DIAPO| Au Verdur, la scène namuroise en pleine santé

Chaque année, les organisateurs reçoivent un nombre gigantesque de candidatures d’artistes désireux de se produire sur la scène du théâtre. Combien de Namurois? «Il faudrait le tourner autrement: combien de groupes namurois n’ont pas demandé à jouer au Verdur? blague Michel Degueldre. Ils sont de fait très nombreux.» À la quantité s’allie aussi la qualité. En témoigne l’affiche de cette année qui comptait six locaux sur les quatorze noms programmés. «Il s’agit d’un mélange de gens qui ont une histoire avec le festival, des jeunes, des groupes qui montent ou ceux qui ont leur public même s’ils évoluent dans un secteur plutôt de niche.» Ils ont affiché une constante dans leur différence, le dynamisme avec lequel ils ont pris d’assaut la scène. À commencer par JeuneLux.
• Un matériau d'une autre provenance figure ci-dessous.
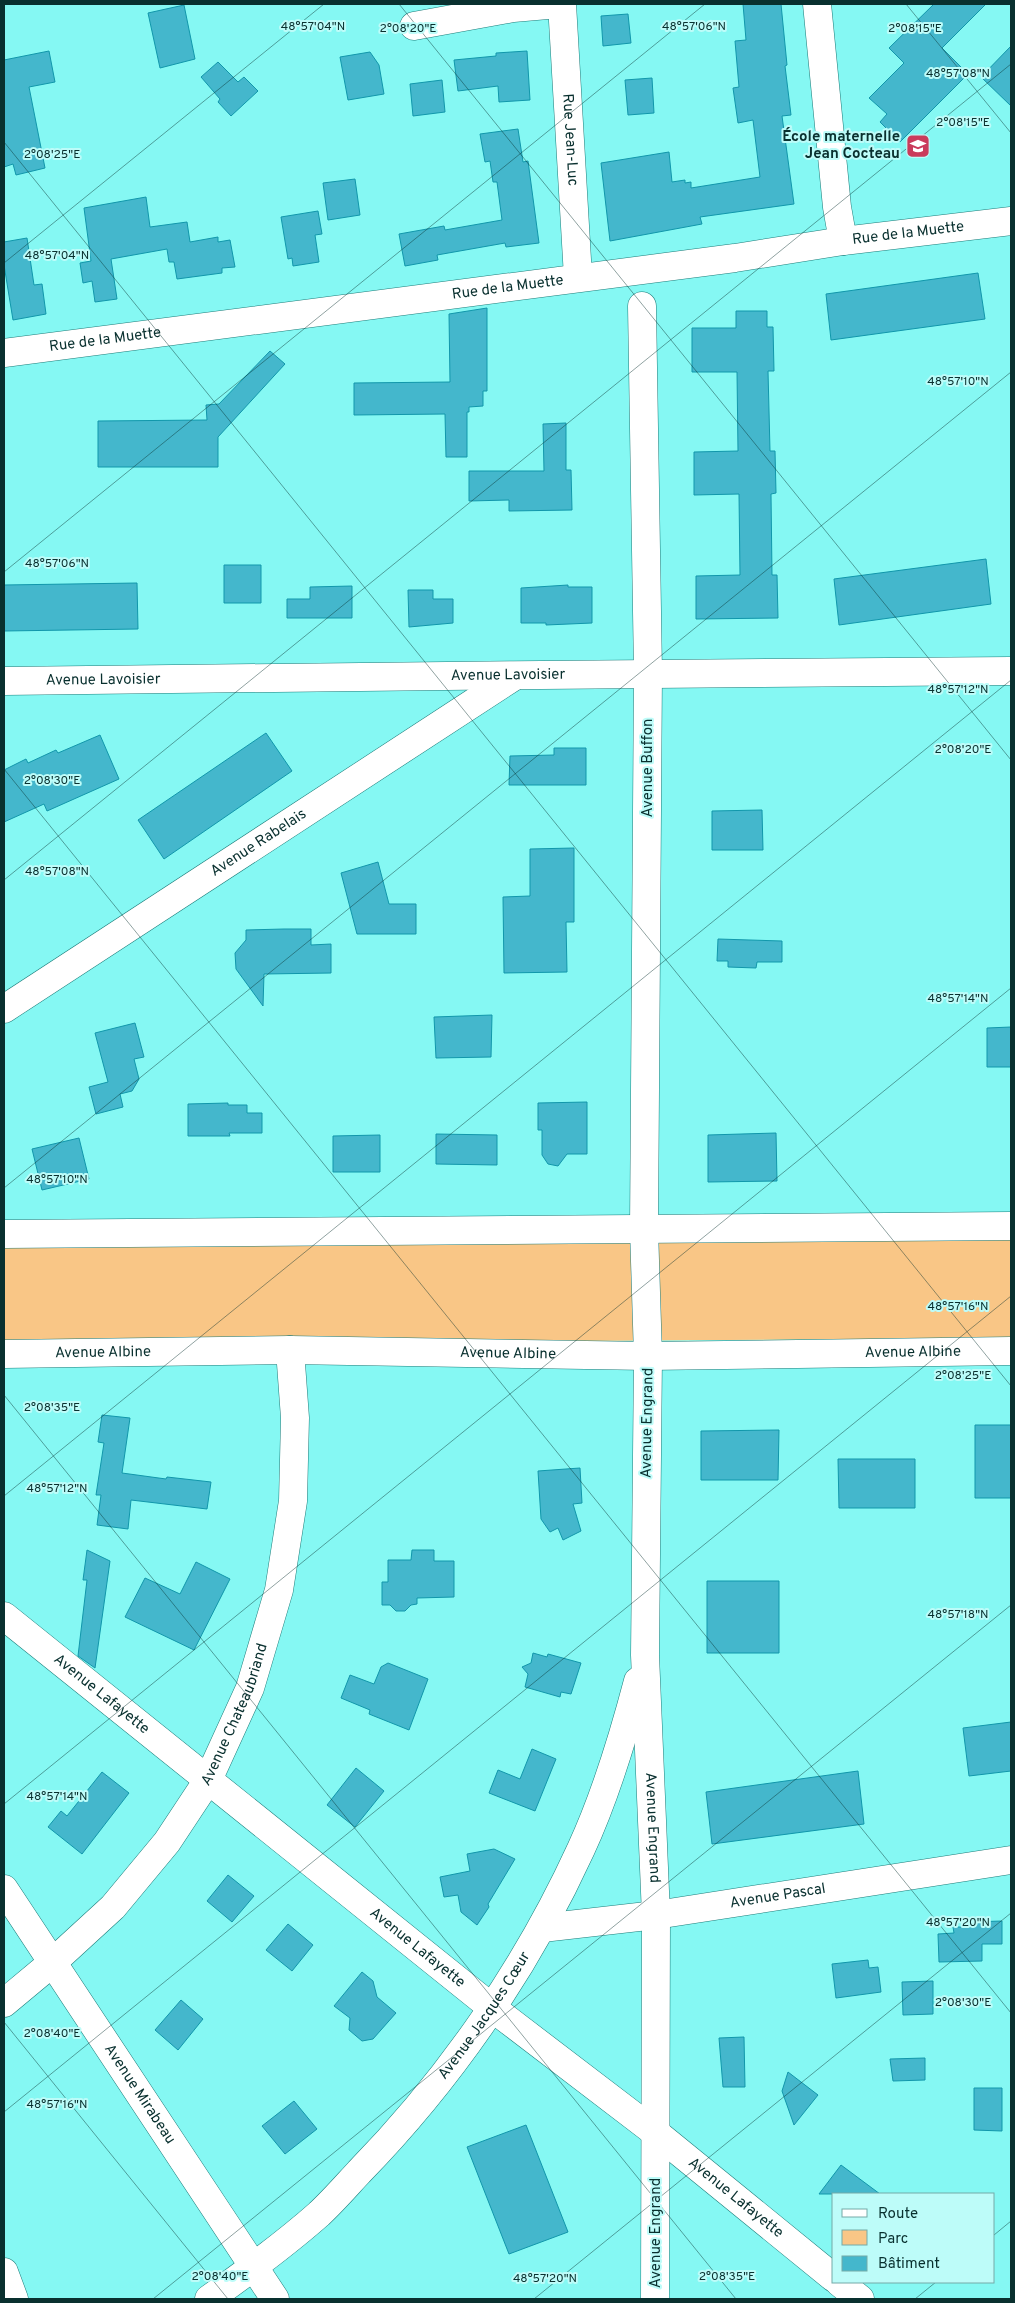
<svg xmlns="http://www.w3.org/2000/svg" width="1015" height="2303" viewBox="0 0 1015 2303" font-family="Overpass,sans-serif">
<rect width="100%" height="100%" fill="#85f8f3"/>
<path fill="#f9c686" d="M 1011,1237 L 1011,1338 L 4,1345 L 4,1243 Z"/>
<path fill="#44b7cc" stroke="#1197ab" d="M 743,4 L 781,4 L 787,65 L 785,66 L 791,115 L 782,116 L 794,204 L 700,217 L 702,224 L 610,241 L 601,163 L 669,152 L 672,182 L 685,180 L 685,183 L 691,182 L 691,188 L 760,177 L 753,120 L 738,123 L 733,88 L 739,87 L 735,41 L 746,40 Z
M 934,4 L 986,4 L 942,48 L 968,74 L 900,142 L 880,122 L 887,114 L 869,98 L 904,63 L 889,48 Z
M 184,5 L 195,59 L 160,68 L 148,13 Z
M 628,14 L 631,43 L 603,46 L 601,16 Z
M 1011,46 L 1011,106 L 981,77 Z
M 49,51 L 55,82 L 29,87 L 45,168 L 16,175 L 13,164 L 4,167 L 4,60 Z
M 527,51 L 530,100 L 499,102 L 498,86 L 458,91 L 454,60 L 496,56 L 496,53 Z
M 370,52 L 379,65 L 384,94 L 348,100 L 340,57 Z
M 218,62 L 238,82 L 244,77 L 258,91 L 231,116 L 218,102 L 220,99 L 201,77 Z
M 652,78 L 654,113 L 628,115 L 625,80 Z
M 442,80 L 445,112 L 413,116 L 410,84 Z
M 518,129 L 523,162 L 528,161 L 539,243 L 506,247 L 505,243 L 437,255 L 438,260 L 405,266 L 399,234 L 444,226 L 445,230 L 502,220 L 497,182 L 493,182 L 490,161 L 485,162 L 480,134 Z
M 355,179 L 360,215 L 328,220 L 323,183 Z
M 146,197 L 150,227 L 187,222 L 190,242 L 218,237 L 218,242 L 230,240 L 235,267 L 222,268 L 222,273 L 177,279 L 174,262 L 169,262 L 167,249 L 111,259 L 117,299 L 95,302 L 92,281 L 83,283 L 80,263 L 91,261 L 84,208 Z
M 318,211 L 322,234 L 315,235 L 319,262 L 293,266 L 292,258 L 288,259 L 281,217 Z
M 27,238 L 34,285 L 42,284 L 46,314 L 13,320 L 4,265 L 4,242 Z
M 978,273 L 985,319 L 831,340 L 826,294 Z
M 487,308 L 487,391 L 483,391 L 483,406 L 469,407 L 469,412 L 467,412 L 467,457 L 446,457 L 445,414 L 354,415 L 354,383 L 450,382 L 449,314 Z
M 736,311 L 767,311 L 767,327 L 773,327 L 774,371 L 768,371 L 770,451 L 775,451 L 776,493 L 771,494 L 772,575 L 777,575 L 778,618 L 696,619 L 696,576 L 740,575 L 739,494 L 694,495 L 694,452 L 738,451 L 737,372 L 692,372 L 692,328 L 736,328 Z
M 270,351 L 285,364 L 218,437 L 218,467 L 98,467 L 98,421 L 207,420 L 206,405 L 219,404 Z
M 566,423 L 566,470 L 571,470 L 572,510 L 509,511 L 509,500 L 469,501 L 469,471 L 544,471 L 543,424 Z
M 986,559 L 991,604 L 839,625 L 834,579 Z
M 224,565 L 261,565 L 261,603 L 224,603 Z
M 137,583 L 138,629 L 4,631 L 4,585 Z
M 568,585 L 568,587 L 592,587 L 592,623 L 546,625 L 546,623 L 521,623 L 521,588 Z
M 352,586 L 352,618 L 287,618 L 287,599 L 310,599 L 310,587 Z
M 408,590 L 433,590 L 433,599 L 453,599 L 453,623 L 409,627 Z
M 266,733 L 292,771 L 164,859 L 138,820 Z
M 100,735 L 119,779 L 47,811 L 44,804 L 4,822 L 4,770 L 26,759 L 28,763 L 56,750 L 58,753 Z
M 554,748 L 586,748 L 586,785 L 509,785 L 510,756 L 554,755 Z
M 762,810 L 763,850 L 712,850 L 712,811 Z
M 574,848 L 574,922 L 566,922 L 567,972 L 504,973 L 503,897 L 530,896 L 530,849 Z
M 378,862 L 389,904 L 416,904 L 416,934 L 357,934 L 341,873 Z
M 284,929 L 311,929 L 311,945 L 331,944 L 331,973 L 264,974 L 263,1006 L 236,969 L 235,953 L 246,940 L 246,930 Z
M 718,939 L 782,941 L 782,962 L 757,962 L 756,968 L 728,967 L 728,961 L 717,961 Z
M 492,1015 L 491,1057 L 436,1058 L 434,1017 Z
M 135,1023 L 144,1057 L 134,1059 L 139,1079 L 132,1091 L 120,1094 L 123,1107 L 96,1114 L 89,1087 L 108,1082 L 95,1033 Z
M 1011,1027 L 1011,1067 L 987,1067 L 987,1028 Z
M 587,1102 L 587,1154 L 567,1154 L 558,1166 L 548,1164 L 542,1155 L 542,1130 L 538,1130 L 538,1103 Z
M 228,1103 L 228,1105 L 247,1105 L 247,1113 L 262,1113 L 262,1133 L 229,1133 L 230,1136 L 188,1136 L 188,1104 Z
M 776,1133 L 777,1181 L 708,1182 L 708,1135 Z
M 436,1134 L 497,1135 L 497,1165 L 436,1164 Z
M 380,1135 L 380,1172 L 333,1172 L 333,1136 Z
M 79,1138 L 89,1179 L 42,1190 L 32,1149 Z
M 102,1415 L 130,1418 L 122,1473 L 166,1479 L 167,1477 L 211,1482 L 207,1509 L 131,1500 L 128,1529 L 97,1525 L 101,1495 L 96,1495 L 104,1443 L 98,1442 Z
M 975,1425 L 1011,1425 L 1011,1498 L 975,1498 Z
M 779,1430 L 778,1480 L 701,1480 L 701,1431 Z
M 838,1459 L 915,1459 L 915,1508 L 839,1508 Z
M 580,1468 L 582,1503 L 573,1504 L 581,1531 L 563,1540 L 558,1528 L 550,1532 L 541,1519 L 538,1471 Z
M 87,1550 L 110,1561 L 95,1668 L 78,1656 L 87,1580 L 83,1580 Z
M 412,1550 L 434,1550 L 434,1561 L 454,1561 L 454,1597 L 417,1598 L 417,1604 L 411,1605 L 405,1611 L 396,1611 L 390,1605 L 382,1605 L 382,1582 L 388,1582 L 388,1560 L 411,1560 Z
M 196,1562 L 230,1579 L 194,1650 L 125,1617 L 145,1578 L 180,1594 Z
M 707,1581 L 779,1581 L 779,1653 L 707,1653 Z
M 533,1653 L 547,1657 L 548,1654 L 581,1663 L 571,1694 L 561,1692 L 560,1697 L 525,1687 L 528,1674 L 522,1667 L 531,1663 Z
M 388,1663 L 428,1679 L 409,1730 L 369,1714 L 370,1710 L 341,1698 L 350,1675 L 374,1684 L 381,1667 Z
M 1011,1722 L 1011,1771 L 969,1776 L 963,1728 Z
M 532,1749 L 556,1759 L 535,1811 L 489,1793 L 498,1770 L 520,1779 Z
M 356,1768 L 384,1791 L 355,1827 L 327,1805 Z
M 858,1771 L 864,1824 L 712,1844 L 706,1792 Z
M 102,1772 L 129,1793 L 82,1854 L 48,1827 L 61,1811 L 67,1816 Z
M 494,1849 L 515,1859 L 488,1904 L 489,1907 L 477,1925 L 461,1912 L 458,1895 L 444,1897 L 440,1877 L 470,1871 L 467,1854 Z
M 228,1875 L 254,1896 L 232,1922 L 207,1901 Z
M 1002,1921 L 1002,1944 L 982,1944 L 982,1961 L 939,1962 L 938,1934 L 954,1933 L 953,1927 L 970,1927 L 970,1922 Z
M 288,1924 L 313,1945 L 292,1971 L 266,1950 Z
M 868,1960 L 869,1968 L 878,1967 L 881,1992 L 836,1998 L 832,1964 Z
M 362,1972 L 373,1981 L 377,1997 L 396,2013 L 373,2039 L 362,2041 L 349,2030 L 350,2018 L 334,2006 Z
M 933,1981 L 933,2014 L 903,2015 L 902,1982 Z
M 181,2000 L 203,2019 L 178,2050 L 155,2030 Z
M 744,2037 L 745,2087 L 723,2087 L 719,2038 Z
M 925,2058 L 925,2080 L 893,2081 L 890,2059 Z
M 788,2072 L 818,2095 L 794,2125 L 782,2091 Z
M 974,2088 L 1002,2088 L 1002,2131 L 974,2130 Z
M 294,2101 L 317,2129 L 285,2154 L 262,2126 Z
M 526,2125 L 568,2232 L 509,2254 L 467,2147 Z
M 841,2165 L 880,2194 L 819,2194 Z"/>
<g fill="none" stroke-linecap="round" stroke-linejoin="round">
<g stroke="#1d7d7a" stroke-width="29">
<g id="minor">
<path id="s1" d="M 562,4 L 578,277"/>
<path d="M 817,4 L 837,207 L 843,241"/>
<path d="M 414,26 L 513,8 L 559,4"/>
<path id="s2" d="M 642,306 L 648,672 L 644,1229 L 648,1356 L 645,1655 L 656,1915 L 655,2299"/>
<path id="s3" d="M 4,353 L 735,258 L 843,241 L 1011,221"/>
<path id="s4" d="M 4,681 C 340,678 675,672 1011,671"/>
<path id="s5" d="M 4,1009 L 513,677"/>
<path d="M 4,1234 L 1011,1226"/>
<path id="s6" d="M 4,1354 L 290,1350 L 648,1356 L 1011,1351"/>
<path id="s7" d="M 4,1616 L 491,2007 L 656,2133 L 834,2278"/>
<path id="s8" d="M 4,1889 L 275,2299"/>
<path id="s9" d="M 542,1928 L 656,1915 L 1011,1860"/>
<path id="s10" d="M 4,2003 L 52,1963 L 113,1907 L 167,1842 L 208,1780 L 250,1688 L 279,1590 L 293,1501 L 295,1418 L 290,1350"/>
<path d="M 4,2272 L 14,2299"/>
<path d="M 839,2282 L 860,2299"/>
<path id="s11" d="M 209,2299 C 247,2272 284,2245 319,2214 C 333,2201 346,2186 359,2172 C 450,2079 527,1967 581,1849 C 606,1795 623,1738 638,1681"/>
</g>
</g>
<use href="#minor" stroke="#fff" stroke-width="28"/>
</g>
<path fill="none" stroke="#09302f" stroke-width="1" stroke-opacity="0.45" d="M 399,4 L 1011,760M 906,4 L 1011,133M 4,142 L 1011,1386M 4,263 L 324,4M 4,572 L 705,4M 4,769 L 1011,2013M 4,880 L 1011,64M 4,1188 L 1011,372M 4,1395 L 736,2299M 4,1496 L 1011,680M 4,1804 L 1011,988M 4,2022 L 228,2299M 4,2112 L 1011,1296M 994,2235 L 1011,2221M 153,2299 L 1011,1605M 534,2299 L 1011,1913M 915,2299 L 936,2282"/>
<defs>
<g id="school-square" transform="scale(1.25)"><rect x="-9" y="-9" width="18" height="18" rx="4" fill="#ca3b5b" stroke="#bdfcf9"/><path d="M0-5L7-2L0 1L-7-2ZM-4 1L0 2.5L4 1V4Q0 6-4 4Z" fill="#fff"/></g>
</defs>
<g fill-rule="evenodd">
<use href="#school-square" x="918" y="146"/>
</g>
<g text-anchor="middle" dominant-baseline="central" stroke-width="4" stroke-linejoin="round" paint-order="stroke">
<g font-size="15" font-weight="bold" fill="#09302f" stroke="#bdfcf9" text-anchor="end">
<text x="900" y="137">École maternelle<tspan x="900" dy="17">Jean Cocteau</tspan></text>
</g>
<g font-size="15" fill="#09302f" stroke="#bdfcf9">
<text stroke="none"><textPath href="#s1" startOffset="136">Rue Jean-Luc</textPath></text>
<text stroke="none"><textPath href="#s3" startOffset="912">Rue de la Muette</textPath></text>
<text stroke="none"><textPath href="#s3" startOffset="508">Rue de la Muette</textPath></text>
<text stroke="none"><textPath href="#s3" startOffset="102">Rue de la Muette</textPath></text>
<text stroke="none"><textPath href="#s4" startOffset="504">Avenue Lavoisier</textPath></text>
<text stroke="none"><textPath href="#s4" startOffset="99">Avenue Lavoisier</textPath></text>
<text transform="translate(648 768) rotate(-90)">Avenue Buffon</text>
<text stroke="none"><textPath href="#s5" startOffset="304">Avenue Rabelais</textPath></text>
<text stroke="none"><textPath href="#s6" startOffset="99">Avenue Albine</textPath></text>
<text stroke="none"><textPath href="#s6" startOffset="909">Avenue Albine</textPath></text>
<text stroke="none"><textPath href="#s6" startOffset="504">Avenue Albine</textPath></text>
<text transform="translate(648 1423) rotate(-89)">Avenue Engrand</text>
<text stroke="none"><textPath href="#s7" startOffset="125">Avenue Lafayette</textPath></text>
<text stroke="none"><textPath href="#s10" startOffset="375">Avenue Chateaubriand</textPath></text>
<text stroke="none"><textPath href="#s2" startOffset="1522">Avenue Engrand</textPath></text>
<text stroke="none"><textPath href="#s9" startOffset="238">Avenue Pascal</textPath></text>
<text stroke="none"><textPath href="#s7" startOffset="530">Avenue Lafayette</textPath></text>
<text stroke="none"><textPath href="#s11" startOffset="398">Avenue Jacques Cœur</textPath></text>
<text stroke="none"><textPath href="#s8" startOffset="246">Avenue Mirabeau</textPath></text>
<text stroke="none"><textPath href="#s7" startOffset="935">Avenue Lafayette</textPath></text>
<text transform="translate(656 2233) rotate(-90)">Avenue Engrand</text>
</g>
</g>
<g font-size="12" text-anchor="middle" fill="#09302f" stroke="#bdfcf9" stroke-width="4" stroke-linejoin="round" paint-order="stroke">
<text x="313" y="30">48°57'04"N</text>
<text x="694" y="30">48°57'06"N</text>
<text x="408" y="32">2°08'20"E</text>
<text x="915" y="32">2°08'15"E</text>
<text x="958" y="77">48°57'08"N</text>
<text x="963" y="126">2°08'15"E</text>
<text x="52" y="158">2°08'25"E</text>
<text x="57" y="259">48°57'04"N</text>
<text x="958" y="385">48°57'10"N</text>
<text x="57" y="567">48°57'06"N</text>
<text x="958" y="693">48°57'12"N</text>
<text x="963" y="753">2°08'20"E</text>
<text x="52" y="784">2°08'30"E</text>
<text x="57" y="875">48°57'08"N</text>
<text x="958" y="1002">48°57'14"N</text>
<text x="57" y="1183">48°57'10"N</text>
<text x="958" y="1310">48°57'16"N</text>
<text x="963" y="1379">2°08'25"E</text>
<text x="52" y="1411">2°08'35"E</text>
<text x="57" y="1492">48°57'12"N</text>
<text x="958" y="1618">48°57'18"N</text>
<text x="57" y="1800">48°57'14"N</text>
<text x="958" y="1926">48°57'20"N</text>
<text x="963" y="2006">2°08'30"E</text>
<text x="52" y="2037">2°08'40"E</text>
<text x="57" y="2108">48°57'16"N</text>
<text x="220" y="2280">2°08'40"E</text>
<text x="727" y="2280">2°08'35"E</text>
<text x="545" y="2282">48°57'20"N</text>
</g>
<rect width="1015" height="2303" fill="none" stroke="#09302f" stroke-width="10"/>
<rect x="832" y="2193" width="162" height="90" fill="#bdfcf9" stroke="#75aaa8"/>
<rect x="842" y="2209" width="25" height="8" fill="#ffffff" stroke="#75aaa8"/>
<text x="878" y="2218" font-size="15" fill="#09302f">Route</text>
<rect x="842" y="2230" width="25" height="15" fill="#f9c686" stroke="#75aaa8"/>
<text x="878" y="2243" font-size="15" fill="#09302f">Parc</text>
<rect x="842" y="2256" width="25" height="15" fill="#44b7cc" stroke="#75aaa8"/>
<text x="878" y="2268" font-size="15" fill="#09302f">Bâtiment</text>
</svg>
Le rappeur namurois a donné un aperçu d’un univers bien à lui. dans la moiteur du Belvédère. À seulement 16 ans.

B.L.

Dans le registre urbain, le collectif Glauque, et son hip-hop, lourd, parfois mélodieux, doté de textes tranchants, a confirmé son statut de révélation. Même les Inrocks, chantre de la presse rock parfois élitiste, le disent, ils sont le groupe que beaucoup attendaient.